• _Exercise details_
Please reproduce the data from its first line through the line containing "301.2], [0, 0, 1]] dist [-0.000915, -0.000791]", both included, and leave the pictures out of your answer.

• _Source records_
____

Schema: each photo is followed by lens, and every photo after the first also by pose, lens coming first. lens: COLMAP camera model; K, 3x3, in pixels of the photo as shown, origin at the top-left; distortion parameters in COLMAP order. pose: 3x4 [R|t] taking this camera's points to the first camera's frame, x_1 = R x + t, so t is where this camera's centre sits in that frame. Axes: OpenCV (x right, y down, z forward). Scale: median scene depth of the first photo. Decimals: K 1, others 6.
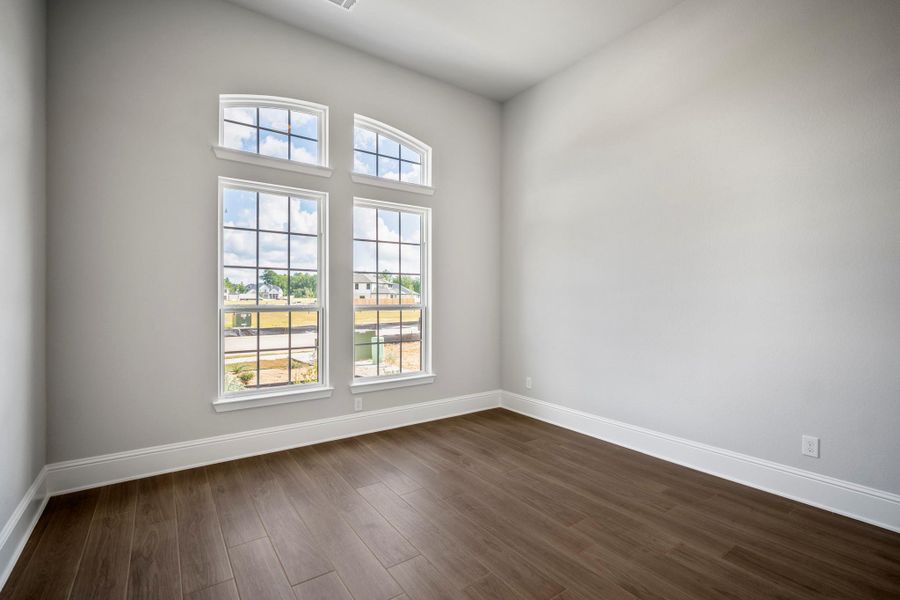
lens RADIAL K [[417.0, 0, 466.1], [0, 417.0, 307.4], [0, 0, 1]] dist [-0.000915, -0.000791]
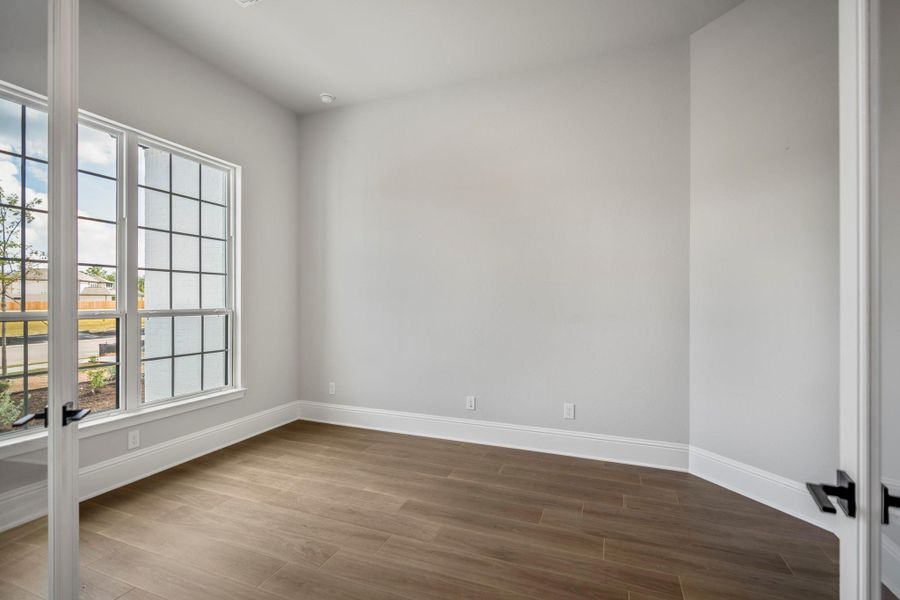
lens RADIAL K [[417.0, 0, 436.8], [0, 417.0, 301.2], [0, 0, 1]] dist [-0.000915, -0.000791]
pose [[0.843228, 0.004485, 0.537538, -0.204138], [0.009413, 0.999689, -0.023108, 0.002462], [-0.537474, 0.024545, 0.842923, 0.056723]]
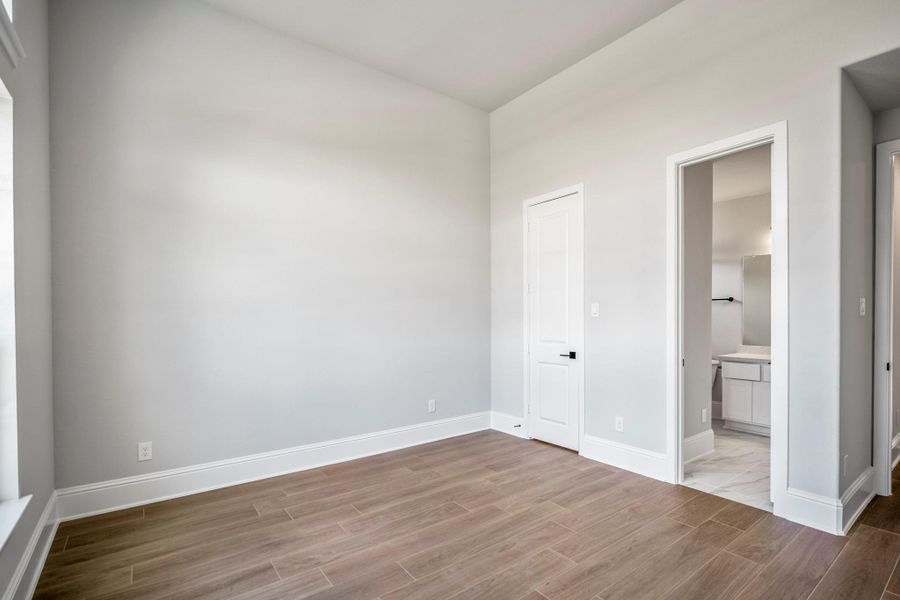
lens RADIAL K [[417.0, 0, 438.4], [0, 417.0, 309.0], [0, 0, 1]] dist [-0.000915, -0.000791]
pose [[-0.001320, 0.016223, 0.999868, -0.530893], [0.016279, 0.999736, -0.016200, -0.017997], [-0.999867, 0.016255, -0.001584, 0.602393]]
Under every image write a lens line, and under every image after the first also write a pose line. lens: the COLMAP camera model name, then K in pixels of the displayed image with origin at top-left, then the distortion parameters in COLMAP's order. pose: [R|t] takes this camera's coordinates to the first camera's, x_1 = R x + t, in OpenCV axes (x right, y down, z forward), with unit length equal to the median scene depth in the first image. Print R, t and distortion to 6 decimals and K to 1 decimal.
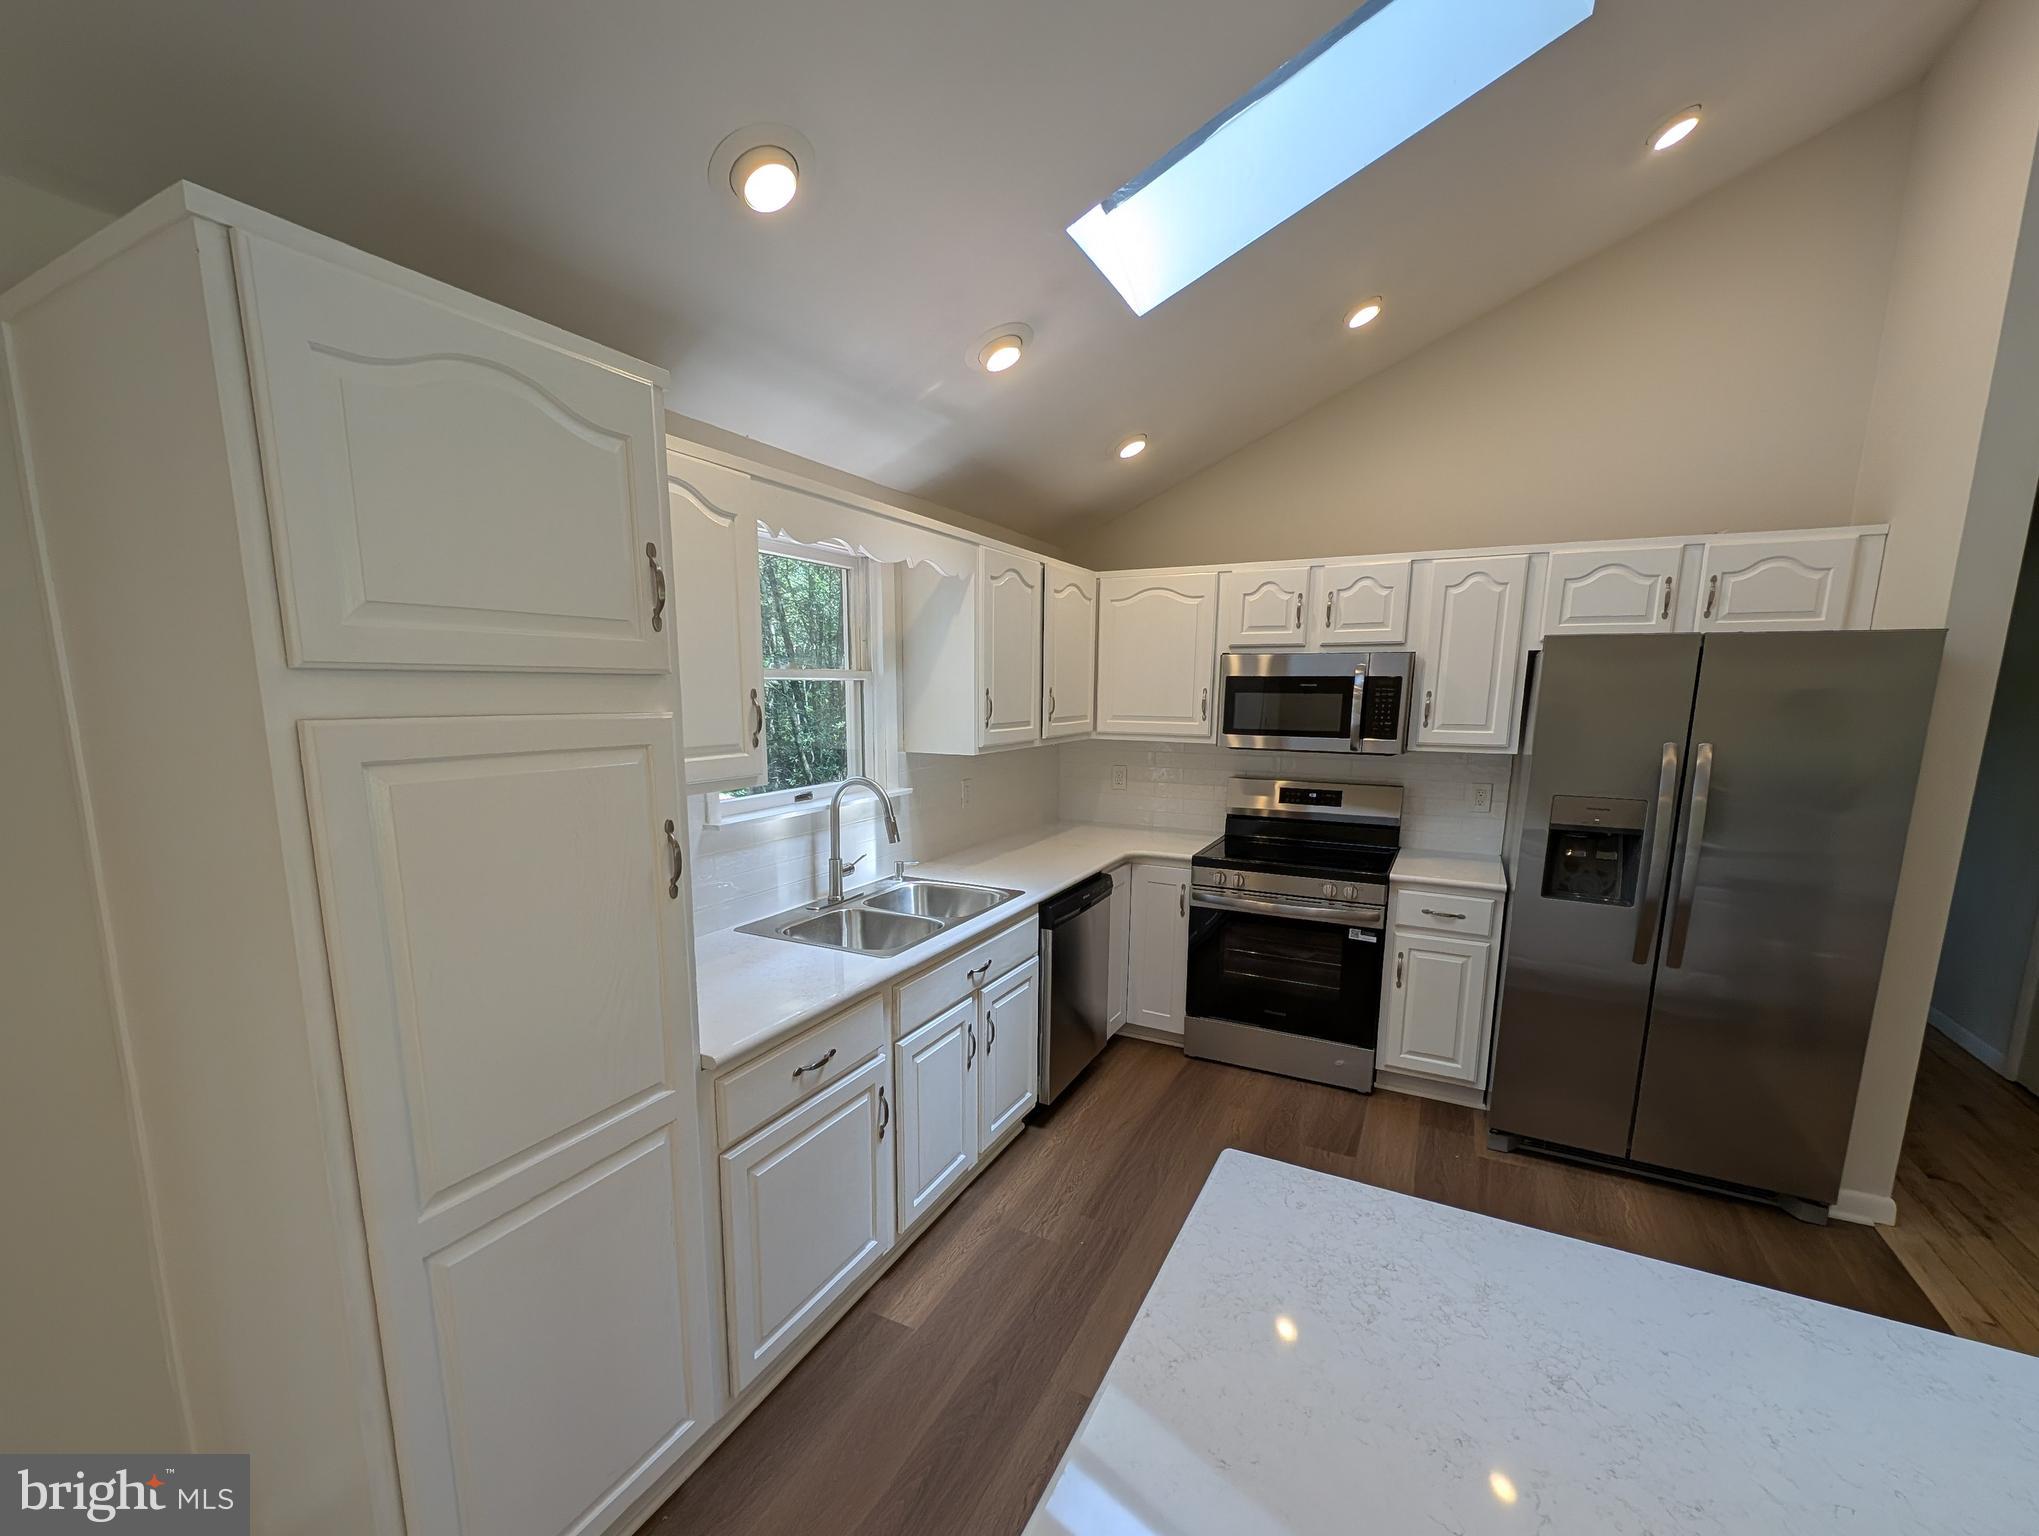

____

• _Exercise result_
Schema: each photo is followed by lens, and every photo after the first also by pose, lens coming first. lens: COLMAP camera model; K, 3x3, in pixels of the photo as shown, origin at the top-left; distortion parameters in COLMAP order. pose: 3x4 [R|t] taking this camera's points to the first camera's frame, x_1 = R x + t, so t is where this camera's centre sits in that frame. Axes: OpenCV (x right, y down, z forward). Scale: median scene depth of the first photo. Decimals: K 1, others 6.
lens RADIAL K [[417.0, 0, 466.1], [0, 417.0, 307.4], [0, 0, 1]] dist [-0.000915, -0.000791]
lens RADIAL K [[417.0, 0, 436.8], [0, 417.0, 301.2], [0, 0, 1]] dist [-0.000915, -0.000791]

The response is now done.